The stage is set for a big change in how ACT public schools teach reading.

Later this month, it will be pens down for the government’s expert panel on literacy and numeracy in ACT public schools. Their report will then be on Education Minister Yvette Berry’s desk for consideration.

Here’s hoping they chart a new path forward on reading. No other area of education is more urgent.

Reading is a foundational skill that unlocks the broader curriculum and empowers young people to grasp opportunities for themselves and their communities.

Almost all students can learn to read if given the right instruction and support. But last year’s NAPLAN results show that in the ACT – the most advantaged jurisdiction in Australia on average – about one in four students cannot read proficiently.

Poor readers at school tend to remain poor readers throughout their lives. This has far-reaching consequences.

Grattan Institute research suggests that for those students in school today who are hardest hit by poor reading performance and leave school early, the cost to Australia is about $40 billion over their lifetimes.

Not only do students lose out on potential earnings, governments lose out on tax revenue, and spend more on welfare, justice, and public health. Reading failure is a preventable tragedy that the ACT does not need to accept. Evidence shows us how to fix this problem.

First, all children should be taught how to read through systematic instruction in phonemic awareness and phonics; exposure to rich literature through read-alouds; and explicit teaching to build vocabulary, fluency, and background knowledge.

As students master the ability to decode new words in early primary school, they can switch from “learning to read” to “reading to learn”. From here, students still need explicit teaching that deepens their knowledge and vocabulary all through school, so they can comprehend what they read – the ultimate goal of reading.

Second, schools should implement a response-to-intervention approach, which quickly catches any students who are falling behind and provides them with extra support to get back on track.

The question is, how do we get this happening in all ACT schools?

We can look overseas for pointers.
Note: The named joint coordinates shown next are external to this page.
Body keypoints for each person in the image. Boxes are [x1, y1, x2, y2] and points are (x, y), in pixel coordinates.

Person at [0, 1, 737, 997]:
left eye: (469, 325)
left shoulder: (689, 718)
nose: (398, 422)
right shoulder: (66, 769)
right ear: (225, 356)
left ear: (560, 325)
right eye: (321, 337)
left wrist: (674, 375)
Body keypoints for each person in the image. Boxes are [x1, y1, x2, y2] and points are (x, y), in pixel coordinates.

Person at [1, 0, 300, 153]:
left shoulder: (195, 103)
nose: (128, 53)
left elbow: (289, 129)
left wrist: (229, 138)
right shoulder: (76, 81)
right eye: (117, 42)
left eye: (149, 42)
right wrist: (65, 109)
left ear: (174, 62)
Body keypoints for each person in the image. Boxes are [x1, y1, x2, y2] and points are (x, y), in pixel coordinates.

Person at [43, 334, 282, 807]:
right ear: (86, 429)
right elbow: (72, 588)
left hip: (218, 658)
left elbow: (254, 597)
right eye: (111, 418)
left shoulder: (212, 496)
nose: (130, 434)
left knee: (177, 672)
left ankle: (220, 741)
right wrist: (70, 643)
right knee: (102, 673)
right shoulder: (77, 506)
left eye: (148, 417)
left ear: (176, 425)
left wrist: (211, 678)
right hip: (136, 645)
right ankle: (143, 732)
Many international jurisdictions are stepping up to the reading challenge. Education systems in England, Ireland, some states in Canada, and even many states in the US, have introduced reforms over the past 10 years to close the gap between the research evidence and classroom practice. These examples show us that a system-wide approach is needed. Tinkering around the edges won’t get the shift required.

The ACT has considerable work to do to catch up to these jurisdictions that are closing the gap between the best evidence on effective reading instruction and practice in the classroom. But where there is clear political leadership, reform is possible.

We recommend a six-step Reading Guarantee strategy to ensure every child in the ACT is taught how to read well, regardless of where they go to school.

First, the ACT government should publicly commit to ensuring at least 90 per cent of ACT students learn to read proficiently at school (allowing for the fact that there will always be a small proportion of students who are unable to learn to read well because of factors outside a school’s control).

The ACT could reach this goal within 10 years. It would require, on average, about 10 extra year 3 students (for example) in each ACT primary school to be reading at a proficient level in a decade’s time.

Second, the ACT government should provide schools and teachers with specific, practical guidelines on how to best teach reading; practical tools such as validated reading programs and curriculum materials; and assessment schedules. This would ensure teachers aren’t left in the dark about what best practice reading instruction involves.

Third, the ACT government should put the right curriculum materials in the hands of teachers – by providing grants to enable schools to purchase materials that are quality-assured, and by phasing out materials that are not aligned with the evidence about the best ways to teach reading.

Fourth, the ACT government should require all primary schools to screen students’ reading skills at least twice a year from the Foundation year to year 2, and provide extra help to students struggling with reading, as well as in the transition to secondary school.

Fifth, to boost the professional expertise of teachers, the ACT government should require that at least 25 per cent of primary teachers’ professional development hours for accreditation purposes be focused on evidence-based reading instruction.

The ACT government should also fund well-paid, expert literacy instructional specialists in every primary and secondary school. These expert teachers should be responsible for overseeing the whole-school literacy program, designing catch-up support programs, and coaching teachers in the classroom.

Finally, the ACT government should mandate a nationally consistent year 1 Phonics Screening Check to assess students’ decoding skills. This would provide a nationwide “health check” on early reading performance and help target support to poorer performing schools. Change will take time to embed. But it will be worth the effort if it gives all ACT students the best chance of reading success. Over to you, Minister Berry.